I don't know what I'd do without the gospel and the hymns of the church. They save me from doing so many foolish things and keep me from turning into a self pity-laden excuse of a person. One thing I've come to realize more than ever from this experience of being, as far as I know, the only LDS person for miles and miles around, is that the gospel really is for all aspects of our life. The Lord cares about everything we do and think and are, and His gospel affects every aspect of our lives, because every aspect of our lives affect our spirituality and our ability to return to Him.

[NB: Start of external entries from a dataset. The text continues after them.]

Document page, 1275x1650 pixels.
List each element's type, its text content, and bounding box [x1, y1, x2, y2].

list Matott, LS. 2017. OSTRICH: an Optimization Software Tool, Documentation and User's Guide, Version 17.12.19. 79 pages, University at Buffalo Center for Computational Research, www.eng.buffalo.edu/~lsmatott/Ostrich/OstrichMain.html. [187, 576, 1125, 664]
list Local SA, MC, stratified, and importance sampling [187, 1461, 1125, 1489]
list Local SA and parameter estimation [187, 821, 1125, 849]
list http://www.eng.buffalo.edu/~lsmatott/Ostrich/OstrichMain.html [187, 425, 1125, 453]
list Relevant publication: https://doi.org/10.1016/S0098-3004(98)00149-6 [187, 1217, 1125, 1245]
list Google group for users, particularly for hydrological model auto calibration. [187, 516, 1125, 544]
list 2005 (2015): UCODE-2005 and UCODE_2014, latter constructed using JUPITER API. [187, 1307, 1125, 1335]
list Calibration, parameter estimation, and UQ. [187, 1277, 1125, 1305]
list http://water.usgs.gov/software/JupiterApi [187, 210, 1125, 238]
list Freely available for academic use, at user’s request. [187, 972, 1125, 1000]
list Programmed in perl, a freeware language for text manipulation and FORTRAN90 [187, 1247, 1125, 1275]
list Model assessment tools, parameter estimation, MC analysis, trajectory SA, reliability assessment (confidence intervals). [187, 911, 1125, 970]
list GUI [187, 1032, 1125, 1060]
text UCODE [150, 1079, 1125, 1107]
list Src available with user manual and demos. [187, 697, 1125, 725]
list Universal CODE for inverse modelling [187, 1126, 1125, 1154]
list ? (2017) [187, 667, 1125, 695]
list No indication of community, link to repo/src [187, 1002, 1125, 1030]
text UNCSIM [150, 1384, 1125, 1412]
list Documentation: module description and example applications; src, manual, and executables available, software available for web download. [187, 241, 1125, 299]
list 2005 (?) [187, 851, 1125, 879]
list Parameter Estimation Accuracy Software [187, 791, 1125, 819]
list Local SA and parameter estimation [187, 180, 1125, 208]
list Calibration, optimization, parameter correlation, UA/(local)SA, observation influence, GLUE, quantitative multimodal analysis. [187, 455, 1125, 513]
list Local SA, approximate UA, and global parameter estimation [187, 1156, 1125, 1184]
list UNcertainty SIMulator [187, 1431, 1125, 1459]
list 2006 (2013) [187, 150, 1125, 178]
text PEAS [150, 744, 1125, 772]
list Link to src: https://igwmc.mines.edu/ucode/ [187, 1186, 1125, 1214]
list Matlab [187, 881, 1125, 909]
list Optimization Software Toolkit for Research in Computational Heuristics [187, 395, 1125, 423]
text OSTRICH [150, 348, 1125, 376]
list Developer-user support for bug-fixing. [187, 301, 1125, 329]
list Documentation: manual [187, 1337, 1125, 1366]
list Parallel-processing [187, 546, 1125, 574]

Consequently, wearing my one-piece bathing suit to the beach affects my spirituality by showing the Lord and myself that I am grateful for and respect this gift of a body that He has given me. Keeping myself sexually clean does the same thing, only more so. Choosing not to swear shows respect for the Lord and also that I have enough intelligence to express myself without resorting to gutter language. Choosing to refrain from drinking alcohol shows the Lord that I appreciate my gift of agency and I'm not willing to give it up just to get a high off of ethanol. Reading my scriptures shows the Lord that I recognize the need to actively fill my mind with goodness, since I am passively absorbing so much junk from my surroundings constantly just by living in a fallen world.
It's taught me a lot. And I can say unequivocally that the biggest thing I've missed the last three weeks is the fellowship of the Church, the privilege of taking the sacrament, and feeling the strength that comes from congregating with others intent on worshiping the Lord. I can't wait to go home to that.